* [What you will do]: When you reach the line containing "DEMONSTRATING YOUR EQUIVALENT KNOWLEDGE 2" in the data below, begin returning lines exactly as written, and stop once the line containing "STAGE 4: DECISION 6" has been returned.

===== Data for this exercise

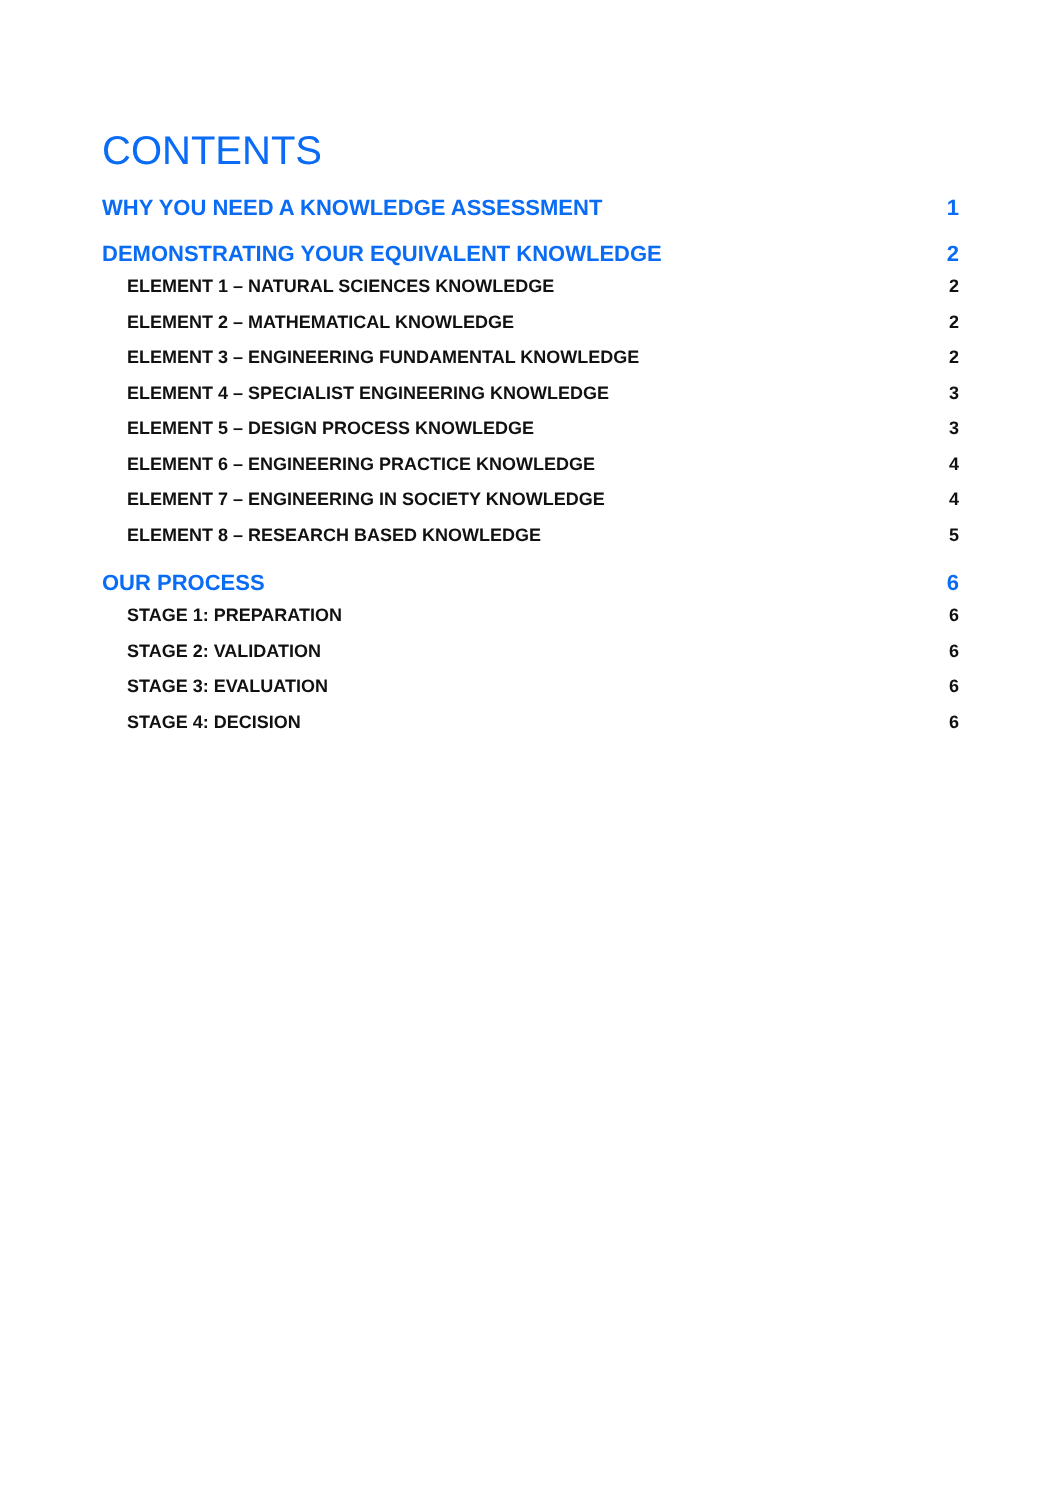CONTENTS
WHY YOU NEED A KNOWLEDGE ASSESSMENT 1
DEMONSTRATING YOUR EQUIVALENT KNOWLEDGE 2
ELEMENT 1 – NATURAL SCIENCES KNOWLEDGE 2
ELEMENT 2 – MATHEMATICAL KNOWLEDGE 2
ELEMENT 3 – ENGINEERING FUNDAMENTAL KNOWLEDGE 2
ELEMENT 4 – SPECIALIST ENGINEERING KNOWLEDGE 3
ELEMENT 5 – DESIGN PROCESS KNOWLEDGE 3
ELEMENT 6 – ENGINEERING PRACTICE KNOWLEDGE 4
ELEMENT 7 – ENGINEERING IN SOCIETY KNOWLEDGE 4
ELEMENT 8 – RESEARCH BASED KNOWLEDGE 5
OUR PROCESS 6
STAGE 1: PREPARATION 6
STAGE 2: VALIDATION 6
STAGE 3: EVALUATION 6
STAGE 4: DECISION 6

==========
===== Data for this exercise

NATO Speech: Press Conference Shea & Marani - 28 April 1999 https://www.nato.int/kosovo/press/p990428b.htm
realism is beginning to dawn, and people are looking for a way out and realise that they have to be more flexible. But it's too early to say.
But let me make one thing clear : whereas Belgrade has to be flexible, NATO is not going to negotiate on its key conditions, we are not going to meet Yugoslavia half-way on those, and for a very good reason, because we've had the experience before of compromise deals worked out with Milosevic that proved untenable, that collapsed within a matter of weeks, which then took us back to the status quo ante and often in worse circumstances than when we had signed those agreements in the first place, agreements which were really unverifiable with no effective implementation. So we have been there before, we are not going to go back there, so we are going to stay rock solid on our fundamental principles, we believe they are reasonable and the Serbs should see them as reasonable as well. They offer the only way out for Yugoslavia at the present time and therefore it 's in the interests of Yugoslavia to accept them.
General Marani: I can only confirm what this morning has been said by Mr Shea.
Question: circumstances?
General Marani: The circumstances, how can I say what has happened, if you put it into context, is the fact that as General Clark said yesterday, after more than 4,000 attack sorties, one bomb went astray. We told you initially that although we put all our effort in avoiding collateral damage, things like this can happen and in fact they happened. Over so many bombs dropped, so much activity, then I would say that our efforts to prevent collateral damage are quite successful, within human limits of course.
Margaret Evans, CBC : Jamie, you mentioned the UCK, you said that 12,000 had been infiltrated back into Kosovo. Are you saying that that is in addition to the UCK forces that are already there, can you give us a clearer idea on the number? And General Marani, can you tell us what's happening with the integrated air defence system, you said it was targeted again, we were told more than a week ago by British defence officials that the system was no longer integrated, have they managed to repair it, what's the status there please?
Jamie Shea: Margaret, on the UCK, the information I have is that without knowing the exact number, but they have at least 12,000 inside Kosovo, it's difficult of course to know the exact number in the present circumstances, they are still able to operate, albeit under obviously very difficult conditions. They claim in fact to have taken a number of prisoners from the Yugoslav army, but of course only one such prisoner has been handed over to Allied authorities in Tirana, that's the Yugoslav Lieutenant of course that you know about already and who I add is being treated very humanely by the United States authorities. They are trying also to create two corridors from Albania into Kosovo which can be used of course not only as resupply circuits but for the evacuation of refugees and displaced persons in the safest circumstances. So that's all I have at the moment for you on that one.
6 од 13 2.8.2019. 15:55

==========

* [Exercise output]:
DEMONSTRATING YOUR EQUIVALENT KNOWLEDGE 2
ELEMENT 1 – NATURAL SCIENCES KNOWLEDGE 2
ELEMENT 2 – MATHEMATICAL KNOWLEDGE 2
ELEMENT 3 – ENGINEERING FUNDAMENTAL KNOWLEDGE 2
ELEMENT 4 – SPECIALIST ENGINEERING KNOWLEDGE 3
ELEMENT 5 – DESIGN PROCESS KNOWLEDGE 3
ELEMENT 6 – ENGINEERING PRACTICE KNOWLEDGE 4
ELEMENT 7 – ENGINEERING IN SOCIETY KNOWLEDGE 4
ELEMENT 8 – RESEARCH BASED KNOWLEDGE 5
OUR PROCESS 6
STAGE 1: PREPARATION 6
STAGE 2: VALIDATION 6
STAGE 3: EVALUATION 6
STAGE 4: DECISION 6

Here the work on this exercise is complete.